I visited every day. We played Pokémon with sanitized cards. He won every time, even when he could barely hold them.
“You’re getting better,” he said one day.
“Good teacher.”
“Ghost?”
“Yeah, kid?”
“I’m glad you found me that night.”
“Me too.”
Week three, infection. ICU five days. When he woke up, I was there.
“Did you practice?” he whispered.
“Every day. Built a new deck. Water types. You’re going down, champion.”
He smiled through cracked lips. “Bring it.”
Week six, his counts rose. Week eight, he walked alone. Week ten, he ate solid food.
Week twelve, he won.
The doctors called it remarkable. Twenty percent chance, and Ethan beat it.
“It’s not over,” they warned. “He could relapse.”
But Ethan was different now. Not cured, but changed.
The day he left the hospital, I was there with my Harley. Patricia didn’t object. Ethan wore my helmet. I drove fifteen miles per hour. He held on tight.
“How’s it feel?” I yelled.
“Like flying!”
Six months later, Ethan was still in remission. Still fighting, but winning. We met weekly for Pokémon battles. I even started winning sometimes.
His sister came home. His dad cut back to two jobs. His mom smiled again. Real smiles.
One day, Ethan handed me the Charizard.
“I can’t take this. It’s worth—”
“It’s worth my life,” he said. “You saved my life. Fair trade.”
“I didn’t save anything.
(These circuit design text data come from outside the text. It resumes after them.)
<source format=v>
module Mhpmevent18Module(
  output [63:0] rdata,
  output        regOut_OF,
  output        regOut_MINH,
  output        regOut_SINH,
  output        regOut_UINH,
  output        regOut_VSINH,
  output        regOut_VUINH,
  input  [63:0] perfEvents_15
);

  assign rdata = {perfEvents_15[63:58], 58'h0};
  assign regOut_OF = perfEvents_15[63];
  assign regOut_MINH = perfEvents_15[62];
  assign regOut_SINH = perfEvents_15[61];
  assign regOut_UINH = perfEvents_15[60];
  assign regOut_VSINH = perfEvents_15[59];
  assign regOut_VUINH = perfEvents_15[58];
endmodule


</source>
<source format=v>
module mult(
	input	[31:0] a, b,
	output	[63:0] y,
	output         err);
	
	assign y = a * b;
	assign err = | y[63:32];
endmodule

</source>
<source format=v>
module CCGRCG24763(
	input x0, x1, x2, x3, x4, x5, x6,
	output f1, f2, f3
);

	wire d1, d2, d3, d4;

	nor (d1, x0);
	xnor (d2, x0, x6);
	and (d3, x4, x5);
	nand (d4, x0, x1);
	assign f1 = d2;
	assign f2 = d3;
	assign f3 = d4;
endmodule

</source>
You saved yourself.”
“You gave me a reason to.”
I still carry that card in my wallet. A reminder that sometimes salvation shows up in unexpected forms.
Ethan’s seventeen now. Six years cancer-free. Heading to college. Pre-med. Wants to be a pediatric oncologist.
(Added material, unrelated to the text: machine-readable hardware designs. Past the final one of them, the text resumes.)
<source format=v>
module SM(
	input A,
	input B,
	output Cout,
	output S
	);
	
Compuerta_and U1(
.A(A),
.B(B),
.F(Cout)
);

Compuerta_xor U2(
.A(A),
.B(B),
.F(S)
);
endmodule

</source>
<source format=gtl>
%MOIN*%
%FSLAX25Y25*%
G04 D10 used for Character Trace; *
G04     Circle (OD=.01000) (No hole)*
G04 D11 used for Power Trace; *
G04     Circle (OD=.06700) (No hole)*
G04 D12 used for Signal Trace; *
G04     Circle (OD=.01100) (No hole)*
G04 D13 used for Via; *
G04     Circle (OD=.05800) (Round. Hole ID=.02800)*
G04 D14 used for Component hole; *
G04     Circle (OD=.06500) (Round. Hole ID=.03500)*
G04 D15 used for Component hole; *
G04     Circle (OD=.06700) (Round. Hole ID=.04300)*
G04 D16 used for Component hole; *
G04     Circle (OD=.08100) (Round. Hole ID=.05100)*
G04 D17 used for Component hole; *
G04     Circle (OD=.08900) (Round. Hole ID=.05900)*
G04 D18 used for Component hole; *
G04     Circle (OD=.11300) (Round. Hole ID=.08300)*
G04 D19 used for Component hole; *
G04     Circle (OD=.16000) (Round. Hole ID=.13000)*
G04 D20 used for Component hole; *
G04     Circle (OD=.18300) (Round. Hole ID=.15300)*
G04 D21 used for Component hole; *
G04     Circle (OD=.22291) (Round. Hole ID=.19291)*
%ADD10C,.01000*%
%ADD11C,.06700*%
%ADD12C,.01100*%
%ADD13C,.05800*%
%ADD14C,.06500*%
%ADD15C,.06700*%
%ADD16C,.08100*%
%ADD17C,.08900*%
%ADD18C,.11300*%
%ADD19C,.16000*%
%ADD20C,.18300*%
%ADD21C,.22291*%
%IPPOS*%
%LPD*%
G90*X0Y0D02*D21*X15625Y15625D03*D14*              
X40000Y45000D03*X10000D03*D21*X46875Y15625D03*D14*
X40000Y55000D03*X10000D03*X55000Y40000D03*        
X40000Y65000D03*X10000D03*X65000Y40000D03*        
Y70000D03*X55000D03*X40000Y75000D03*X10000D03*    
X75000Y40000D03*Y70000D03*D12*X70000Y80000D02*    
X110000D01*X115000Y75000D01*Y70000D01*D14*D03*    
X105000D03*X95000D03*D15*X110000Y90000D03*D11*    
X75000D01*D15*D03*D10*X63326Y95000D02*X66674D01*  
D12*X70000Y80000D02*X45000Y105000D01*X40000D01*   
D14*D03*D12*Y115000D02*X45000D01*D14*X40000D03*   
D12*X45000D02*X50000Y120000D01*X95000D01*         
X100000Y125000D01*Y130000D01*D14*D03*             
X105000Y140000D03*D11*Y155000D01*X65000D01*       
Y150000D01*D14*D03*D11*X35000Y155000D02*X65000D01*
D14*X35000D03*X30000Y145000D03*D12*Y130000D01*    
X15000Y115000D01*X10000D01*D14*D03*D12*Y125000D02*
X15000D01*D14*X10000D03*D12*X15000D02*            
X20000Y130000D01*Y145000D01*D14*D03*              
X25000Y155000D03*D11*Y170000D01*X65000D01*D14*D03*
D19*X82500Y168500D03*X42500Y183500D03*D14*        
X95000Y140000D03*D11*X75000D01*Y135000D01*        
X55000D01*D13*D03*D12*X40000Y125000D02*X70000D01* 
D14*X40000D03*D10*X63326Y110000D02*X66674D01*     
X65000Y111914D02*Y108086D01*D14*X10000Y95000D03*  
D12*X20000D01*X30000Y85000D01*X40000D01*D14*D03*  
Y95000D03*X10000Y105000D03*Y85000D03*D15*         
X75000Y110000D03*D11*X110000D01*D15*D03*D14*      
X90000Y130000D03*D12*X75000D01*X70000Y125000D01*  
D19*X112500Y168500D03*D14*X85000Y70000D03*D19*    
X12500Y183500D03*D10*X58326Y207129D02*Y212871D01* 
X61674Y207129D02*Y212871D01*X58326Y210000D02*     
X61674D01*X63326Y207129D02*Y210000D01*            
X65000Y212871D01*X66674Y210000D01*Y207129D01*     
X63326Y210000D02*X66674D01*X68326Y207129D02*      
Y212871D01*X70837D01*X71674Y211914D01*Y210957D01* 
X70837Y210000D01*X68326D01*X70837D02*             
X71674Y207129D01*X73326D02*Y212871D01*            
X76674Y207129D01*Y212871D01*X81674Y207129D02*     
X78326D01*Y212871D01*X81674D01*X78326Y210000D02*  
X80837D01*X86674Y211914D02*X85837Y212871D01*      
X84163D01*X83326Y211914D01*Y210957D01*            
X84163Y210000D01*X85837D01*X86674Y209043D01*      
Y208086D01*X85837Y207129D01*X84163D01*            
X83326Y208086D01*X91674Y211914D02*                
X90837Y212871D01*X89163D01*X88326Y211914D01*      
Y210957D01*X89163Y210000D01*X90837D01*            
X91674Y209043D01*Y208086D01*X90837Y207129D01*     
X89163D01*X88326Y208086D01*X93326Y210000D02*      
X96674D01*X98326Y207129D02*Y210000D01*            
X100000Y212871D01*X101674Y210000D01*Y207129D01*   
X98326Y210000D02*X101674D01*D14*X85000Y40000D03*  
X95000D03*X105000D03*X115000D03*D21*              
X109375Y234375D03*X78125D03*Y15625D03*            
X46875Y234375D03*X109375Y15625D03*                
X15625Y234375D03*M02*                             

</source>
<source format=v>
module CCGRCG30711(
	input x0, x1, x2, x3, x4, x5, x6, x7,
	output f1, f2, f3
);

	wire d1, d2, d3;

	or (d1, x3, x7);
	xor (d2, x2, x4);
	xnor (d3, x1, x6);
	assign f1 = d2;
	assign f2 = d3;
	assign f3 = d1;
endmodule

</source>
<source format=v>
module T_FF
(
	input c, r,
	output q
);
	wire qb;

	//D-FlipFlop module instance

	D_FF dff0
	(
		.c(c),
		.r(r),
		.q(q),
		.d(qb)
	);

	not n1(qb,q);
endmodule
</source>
“I want to be the doctor who doesn’t just treat kids but sees them,” he says.
He still plays Pokémon competitively. Won nationals twice. I’m his unofficial coach, though I barely understand it.
Last week, we sat in the same parking garage. Same pillar.
“Remember?” he asked.
“Every day.”
“I was really going to do it.”
“I know.”
“Why didn’t you call security? Report me?”
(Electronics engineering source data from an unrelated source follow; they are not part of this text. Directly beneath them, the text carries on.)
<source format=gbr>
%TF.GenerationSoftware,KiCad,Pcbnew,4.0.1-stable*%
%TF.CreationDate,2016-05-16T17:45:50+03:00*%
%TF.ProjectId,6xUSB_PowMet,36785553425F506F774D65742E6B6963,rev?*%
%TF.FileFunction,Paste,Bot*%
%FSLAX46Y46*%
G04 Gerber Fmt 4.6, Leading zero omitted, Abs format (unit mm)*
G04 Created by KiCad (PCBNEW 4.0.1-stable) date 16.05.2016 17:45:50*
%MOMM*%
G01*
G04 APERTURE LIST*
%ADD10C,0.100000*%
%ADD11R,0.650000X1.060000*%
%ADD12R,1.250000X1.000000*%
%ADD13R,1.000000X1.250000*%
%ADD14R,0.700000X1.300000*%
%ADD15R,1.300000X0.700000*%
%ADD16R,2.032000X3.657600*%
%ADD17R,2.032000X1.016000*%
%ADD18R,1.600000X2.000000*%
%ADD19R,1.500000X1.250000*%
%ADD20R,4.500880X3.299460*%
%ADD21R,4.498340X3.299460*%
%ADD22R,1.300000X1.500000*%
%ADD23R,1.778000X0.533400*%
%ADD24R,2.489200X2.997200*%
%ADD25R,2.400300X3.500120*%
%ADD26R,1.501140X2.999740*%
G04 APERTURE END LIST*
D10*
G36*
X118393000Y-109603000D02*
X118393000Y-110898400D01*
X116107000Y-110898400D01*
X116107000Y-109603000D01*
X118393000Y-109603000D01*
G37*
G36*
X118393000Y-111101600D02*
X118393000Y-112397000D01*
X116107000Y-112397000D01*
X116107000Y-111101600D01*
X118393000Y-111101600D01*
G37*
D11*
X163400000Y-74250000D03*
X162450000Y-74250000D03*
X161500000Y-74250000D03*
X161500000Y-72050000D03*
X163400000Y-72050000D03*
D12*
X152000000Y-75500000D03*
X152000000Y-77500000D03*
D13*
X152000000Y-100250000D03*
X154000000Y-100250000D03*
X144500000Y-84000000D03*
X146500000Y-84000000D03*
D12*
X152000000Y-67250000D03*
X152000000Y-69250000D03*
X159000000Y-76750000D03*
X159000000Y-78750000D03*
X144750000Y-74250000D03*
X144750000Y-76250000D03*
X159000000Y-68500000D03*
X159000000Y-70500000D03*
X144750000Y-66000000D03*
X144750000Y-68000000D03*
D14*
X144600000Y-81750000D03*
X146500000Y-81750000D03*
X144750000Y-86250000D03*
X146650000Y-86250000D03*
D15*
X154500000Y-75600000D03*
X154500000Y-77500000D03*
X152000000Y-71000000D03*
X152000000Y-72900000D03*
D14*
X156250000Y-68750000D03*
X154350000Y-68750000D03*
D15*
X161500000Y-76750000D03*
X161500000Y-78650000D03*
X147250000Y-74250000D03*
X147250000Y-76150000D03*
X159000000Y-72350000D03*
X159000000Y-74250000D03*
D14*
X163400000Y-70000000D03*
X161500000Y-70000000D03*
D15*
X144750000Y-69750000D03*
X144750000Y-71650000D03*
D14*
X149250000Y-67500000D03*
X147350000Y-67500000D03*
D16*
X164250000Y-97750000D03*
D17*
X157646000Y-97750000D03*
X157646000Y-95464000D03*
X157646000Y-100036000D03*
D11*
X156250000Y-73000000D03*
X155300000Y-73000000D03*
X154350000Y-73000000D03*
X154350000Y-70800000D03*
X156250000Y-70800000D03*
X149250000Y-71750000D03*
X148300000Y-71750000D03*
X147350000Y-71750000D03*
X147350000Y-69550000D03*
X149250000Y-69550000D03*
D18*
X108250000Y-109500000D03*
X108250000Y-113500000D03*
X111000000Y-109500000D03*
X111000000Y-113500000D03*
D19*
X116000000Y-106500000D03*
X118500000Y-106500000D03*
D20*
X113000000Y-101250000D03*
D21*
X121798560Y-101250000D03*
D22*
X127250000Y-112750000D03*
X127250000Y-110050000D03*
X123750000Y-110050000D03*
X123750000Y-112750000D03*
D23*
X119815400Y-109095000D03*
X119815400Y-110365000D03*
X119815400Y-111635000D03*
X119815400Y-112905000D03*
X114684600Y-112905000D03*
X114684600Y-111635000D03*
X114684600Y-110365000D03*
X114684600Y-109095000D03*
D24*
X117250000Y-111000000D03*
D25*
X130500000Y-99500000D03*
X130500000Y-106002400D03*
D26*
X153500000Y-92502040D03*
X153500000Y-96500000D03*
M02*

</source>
“Because you didn’t need to be stopped. You needed to be heard. There’s a difference.”
“I never thanked you properly.”
“You lived. That’s thanks enough.”
“No, Ghost. You didn’t just save my life. You gave me a life worth saving.”
We sat there, a seventeen-year-old cancer survivor and a seventy-two-year-old biker, in the spot where death almost won.
“Ghost?”
“Yeah?”
“I’m going to save kids like you saved me.”
“You already have.”
“How?”
“You taught an old biker to play Pokémon. You gave me purpose when Jake died. When my own pain got bad. You think you were the only one being saved that night?”
He hadn’t known about Jake, how he died two months later. How teaching me Pokémon gave me something to hold onto besides grief.
“We saved each other,” Ethan said.
“That’s usually how it works.”
Now Ethan volunteers at the hospital. Talks to kids going through treatment. Shows them his Pokémon cards, his scars, his life after cancer.
And sometimes, late at night, he calls me.
“Just checking you’re still there,” he says.
“Always, kid. Always.”
Because that’s what we do, those of us who’ve stood at the edge. We reach back for the ones still standing there. We offer our hands, our stories, even our silly card games.
We remind them death is patient.
But life—life is worth the impatience. Worth the pain. Worth the fight.
Even when you’re eleven, dying, and trying to trade Pokémon cards for peace.
Especially then.
The Charizard sits in my wallet. Next to photos of my grandson. My wife. Jake. All the reasons to keep going.
Ethan calls it my trophy.
I call it my reminder.
That sometimes angels wear Ninja Turtle pajamas. Sometimes they’re dying children who teach you how to live. Sometimes they offer you Pokémon cards in exchange for death.
And sometimes, if you’re very lucky, they offer you life instead—even if they don’t know it at the time.